* Data for analysis

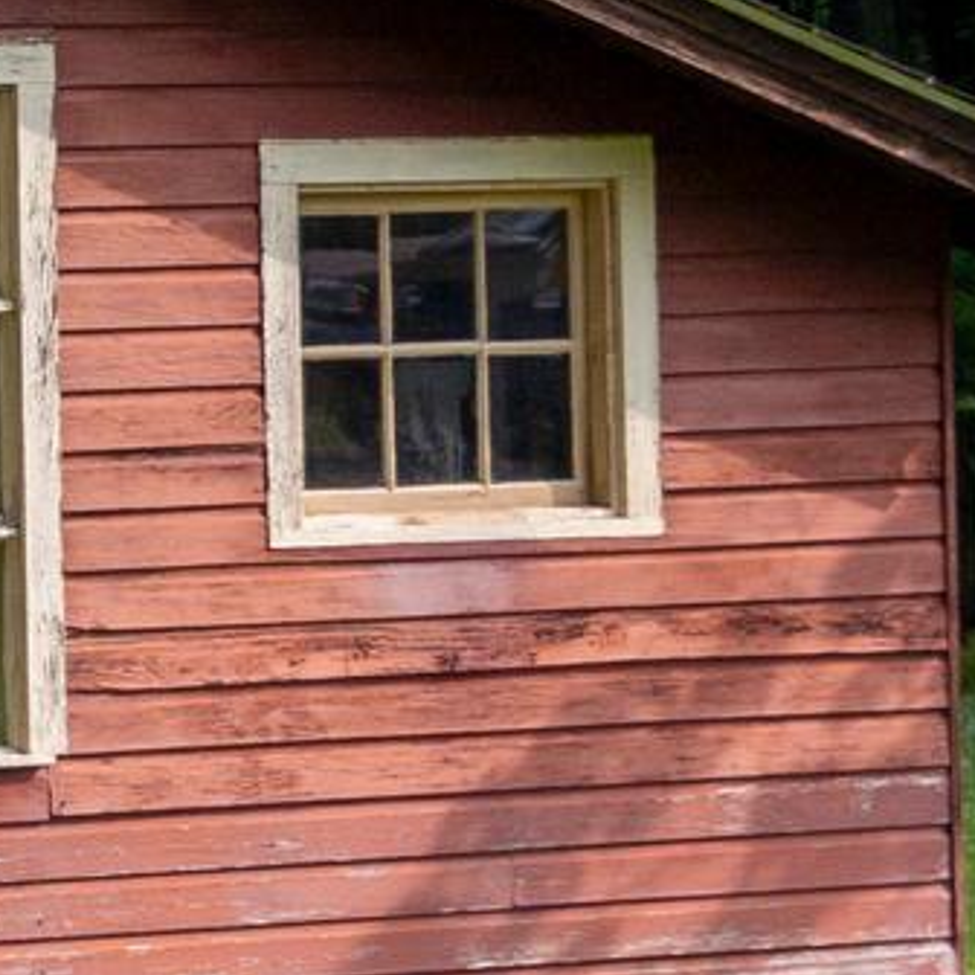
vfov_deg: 6.8
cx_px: -1460
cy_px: 524
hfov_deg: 6.4
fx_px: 8253
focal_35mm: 259
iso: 160
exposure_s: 1/500
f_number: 4.5
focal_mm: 18.7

* Required action
Print all of the entries word for word. Skip any images they contain.

* Task output
vfov_deg: 6.8
cx_px: -1460
cy_px: 524
hfov_deg: 6.4
fx_px: 8253
focal_35mm: 259
iso: 160
exposure_s: 1/500
f_number: 4.5
focal_mm: 18.7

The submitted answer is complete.